Gersten remained in the Polziec's attic for two years, until the day in 1944 when Soviet soldiers liberated the area. Gersten and his mother eventually moved to America.

For many years after, Gersten had dreams of being shot by the Nazis. He liked sleeping when it rained. All those months in hiding, he'd felt secure on stormy nights, knowing the Nazis would not go out to look for Jews then...

"My mother was very religious," he said. "She had a more positive outlook about surviving, although we could never answer why God would want us to survive over others."

Gersten and his mother kept up with the Polziecs after the war. They sent a few dollars and care packages with clothes back to Poland.

...Over the years, he lost contact with the Polziecs. But after his mother died, Gersten wrote to the Jewish Historical Society in Poland about what the Polziecs had done.

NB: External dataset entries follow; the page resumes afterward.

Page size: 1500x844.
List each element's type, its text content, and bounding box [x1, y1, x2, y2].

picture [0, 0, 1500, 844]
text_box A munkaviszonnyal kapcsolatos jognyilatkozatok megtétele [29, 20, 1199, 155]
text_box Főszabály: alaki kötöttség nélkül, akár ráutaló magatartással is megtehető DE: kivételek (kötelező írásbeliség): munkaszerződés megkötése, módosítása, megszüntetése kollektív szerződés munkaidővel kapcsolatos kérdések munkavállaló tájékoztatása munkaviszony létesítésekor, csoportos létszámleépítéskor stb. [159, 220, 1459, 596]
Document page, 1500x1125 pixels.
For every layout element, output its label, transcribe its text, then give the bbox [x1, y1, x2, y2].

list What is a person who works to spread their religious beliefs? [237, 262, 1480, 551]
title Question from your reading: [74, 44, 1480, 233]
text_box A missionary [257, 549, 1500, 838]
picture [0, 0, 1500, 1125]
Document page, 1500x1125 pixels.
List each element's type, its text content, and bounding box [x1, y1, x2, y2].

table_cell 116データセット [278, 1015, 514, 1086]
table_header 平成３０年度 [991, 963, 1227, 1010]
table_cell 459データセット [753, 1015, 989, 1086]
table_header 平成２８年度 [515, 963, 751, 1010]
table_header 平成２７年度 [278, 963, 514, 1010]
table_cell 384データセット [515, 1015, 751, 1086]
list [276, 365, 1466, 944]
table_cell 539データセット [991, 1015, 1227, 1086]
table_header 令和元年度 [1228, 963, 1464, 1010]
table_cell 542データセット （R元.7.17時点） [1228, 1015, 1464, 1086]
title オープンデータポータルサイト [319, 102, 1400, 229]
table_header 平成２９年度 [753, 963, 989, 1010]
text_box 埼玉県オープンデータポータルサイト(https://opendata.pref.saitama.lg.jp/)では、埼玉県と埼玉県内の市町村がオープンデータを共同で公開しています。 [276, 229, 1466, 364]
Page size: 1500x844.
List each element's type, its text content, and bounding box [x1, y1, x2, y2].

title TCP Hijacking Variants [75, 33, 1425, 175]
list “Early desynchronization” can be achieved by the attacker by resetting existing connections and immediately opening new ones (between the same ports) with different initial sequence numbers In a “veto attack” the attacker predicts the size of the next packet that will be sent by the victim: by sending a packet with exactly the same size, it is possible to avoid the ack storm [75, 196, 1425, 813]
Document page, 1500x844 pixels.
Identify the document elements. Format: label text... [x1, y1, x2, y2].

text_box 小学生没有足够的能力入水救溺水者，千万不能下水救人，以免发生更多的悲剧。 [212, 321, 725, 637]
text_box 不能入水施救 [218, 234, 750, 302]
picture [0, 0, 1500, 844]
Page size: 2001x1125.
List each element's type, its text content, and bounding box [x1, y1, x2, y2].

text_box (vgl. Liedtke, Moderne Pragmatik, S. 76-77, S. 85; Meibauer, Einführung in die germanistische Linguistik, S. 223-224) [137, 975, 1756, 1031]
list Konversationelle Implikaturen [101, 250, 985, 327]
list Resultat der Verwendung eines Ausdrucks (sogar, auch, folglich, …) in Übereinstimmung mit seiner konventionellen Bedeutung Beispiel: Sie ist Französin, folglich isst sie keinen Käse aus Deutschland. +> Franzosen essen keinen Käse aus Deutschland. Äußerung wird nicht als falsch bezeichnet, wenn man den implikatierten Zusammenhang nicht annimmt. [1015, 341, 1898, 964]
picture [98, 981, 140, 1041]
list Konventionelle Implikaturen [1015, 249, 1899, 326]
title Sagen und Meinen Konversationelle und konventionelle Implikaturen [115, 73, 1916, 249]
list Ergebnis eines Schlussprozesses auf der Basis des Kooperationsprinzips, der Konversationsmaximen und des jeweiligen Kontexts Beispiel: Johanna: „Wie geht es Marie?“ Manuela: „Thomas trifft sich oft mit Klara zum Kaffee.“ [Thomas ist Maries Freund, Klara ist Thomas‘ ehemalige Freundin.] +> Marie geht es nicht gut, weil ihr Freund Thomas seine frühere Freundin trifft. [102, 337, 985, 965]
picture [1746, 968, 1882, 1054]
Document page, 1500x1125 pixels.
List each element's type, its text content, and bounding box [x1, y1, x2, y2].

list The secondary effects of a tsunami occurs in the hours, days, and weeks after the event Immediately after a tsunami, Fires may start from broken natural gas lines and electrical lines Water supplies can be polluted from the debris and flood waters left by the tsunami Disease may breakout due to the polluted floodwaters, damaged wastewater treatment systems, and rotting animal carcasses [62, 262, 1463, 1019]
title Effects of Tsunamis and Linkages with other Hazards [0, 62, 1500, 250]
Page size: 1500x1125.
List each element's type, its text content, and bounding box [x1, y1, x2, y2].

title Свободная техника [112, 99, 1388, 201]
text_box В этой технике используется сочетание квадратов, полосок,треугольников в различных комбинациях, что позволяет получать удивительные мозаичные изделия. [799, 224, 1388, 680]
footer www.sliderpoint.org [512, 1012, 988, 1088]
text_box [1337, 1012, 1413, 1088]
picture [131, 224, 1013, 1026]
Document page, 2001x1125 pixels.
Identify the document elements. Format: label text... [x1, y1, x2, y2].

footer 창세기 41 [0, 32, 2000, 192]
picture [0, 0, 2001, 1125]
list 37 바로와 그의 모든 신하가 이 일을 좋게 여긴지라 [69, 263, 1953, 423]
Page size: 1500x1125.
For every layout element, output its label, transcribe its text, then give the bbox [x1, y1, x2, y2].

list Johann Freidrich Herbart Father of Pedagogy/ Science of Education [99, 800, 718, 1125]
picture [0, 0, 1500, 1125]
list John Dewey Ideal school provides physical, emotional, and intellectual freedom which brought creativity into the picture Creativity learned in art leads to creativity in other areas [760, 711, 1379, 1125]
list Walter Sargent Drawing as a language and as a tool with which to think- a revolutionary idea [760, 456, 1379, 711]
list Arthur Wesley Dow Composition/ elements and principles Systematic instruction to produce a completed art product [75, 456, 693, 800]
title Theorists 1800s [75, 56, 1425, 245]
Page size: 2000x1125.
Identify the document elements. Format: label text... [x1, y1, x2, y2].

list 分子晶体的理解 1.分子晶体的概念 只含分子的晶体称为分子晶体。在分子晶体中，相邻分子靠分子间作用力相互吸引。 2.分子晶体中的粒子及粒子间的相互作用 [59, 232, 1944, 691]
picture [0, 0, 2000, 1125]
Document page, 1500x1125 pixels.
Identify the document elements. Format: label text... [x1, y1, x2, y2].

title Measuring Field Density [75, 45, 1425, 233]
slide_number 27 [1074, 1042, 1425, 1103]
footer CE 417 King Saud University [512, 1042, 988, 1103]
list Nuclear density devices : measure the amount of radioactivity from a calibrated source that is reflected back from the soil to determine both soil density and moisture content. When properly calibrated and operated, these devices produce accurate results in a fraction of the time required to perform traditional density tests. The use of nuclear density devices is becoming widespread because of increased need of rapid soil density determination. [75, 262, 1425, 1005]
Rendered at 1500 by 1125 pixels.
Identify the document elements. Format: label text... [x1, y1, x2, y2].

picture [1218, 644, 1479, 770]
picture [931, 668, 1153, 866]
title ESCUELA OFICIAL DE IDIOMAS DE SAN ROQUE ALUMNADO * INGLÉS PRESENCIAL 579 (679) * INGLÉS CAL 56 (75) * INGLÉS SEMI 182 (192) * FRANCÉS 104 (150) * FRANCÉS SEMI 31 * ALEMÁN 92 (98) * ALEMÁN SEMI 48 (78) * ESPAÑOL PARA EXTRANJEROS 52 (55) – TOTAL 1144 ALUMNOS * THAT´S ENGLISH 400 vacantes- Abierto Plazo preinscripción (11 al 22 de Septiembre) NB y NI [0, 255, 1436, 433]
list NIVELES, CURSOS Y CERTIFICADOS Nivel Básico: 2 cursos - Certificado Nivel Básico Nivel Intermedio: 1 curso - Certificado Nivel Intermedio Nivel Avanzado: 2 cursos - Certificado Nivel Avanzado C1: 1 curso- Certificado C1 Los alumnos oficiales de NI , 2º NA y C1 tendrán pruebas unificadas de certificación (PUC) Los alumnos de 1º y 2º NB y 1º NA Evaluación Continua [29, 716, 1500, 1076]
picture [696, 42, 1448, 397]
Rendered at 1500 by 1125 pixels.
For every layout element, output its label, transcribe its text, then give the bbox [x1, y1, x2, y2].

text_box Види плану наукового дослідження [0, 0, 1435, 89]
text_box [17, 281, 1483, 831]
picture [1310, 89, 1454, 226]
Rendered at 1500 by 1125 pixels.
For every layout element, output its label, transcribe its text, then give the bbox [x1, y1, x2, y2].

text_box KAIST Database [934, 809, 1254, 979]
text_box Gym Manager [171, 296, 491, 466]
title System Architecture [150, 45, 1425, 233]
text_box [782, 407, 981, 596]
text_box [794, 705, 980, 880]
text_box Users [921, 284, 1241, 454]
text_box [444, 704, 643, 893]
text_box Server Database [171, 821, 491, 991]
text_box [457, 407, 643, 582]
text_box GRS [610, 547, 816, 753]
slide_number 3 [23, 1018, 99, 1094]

About two years ago, he decided to submit the family's name to Yad Vashem, Israel's official memorial to victims of the Holocaust. The memorial also recognizes non-Jews who helped Jews survive. Schindler's name is in that database, as are the Polziecs'.

In America, The Jewish Foundation for the Righteous helped Gersten find Czeslaw Polziec in Poland. His parents had passed away years before.

The New York-based foundation supports non-Jews who refused to remain passive during the Holocaust. About 650 rescuers in Europe receive funding for food and essential goods like heating fuel.

The foundation is sponsoring Polziec's visit to New York, including a dinner honoring him and his family.

...Gersten, meanwhile, said he remains amazed by the loyalty of the Polziecs, especially Czeslaw and his sisters, who were so young then. They went to school and church and interacted with so many people. Yet they never uttered a word.

...on Wednesday night, Gersten is looking forward to lighting a Hanukkah menorah, which commemorates the rededication of the ancient temple and the miracle of one day's worth of oil lasting eight.

Gersten was never able to light a menorah when he was hiding in Polziec's home. The light would have given away the family's presence, put an end to their survival. Now with Polziec finally by his side again, Gersten's menorah will symbolize his own family's miracle.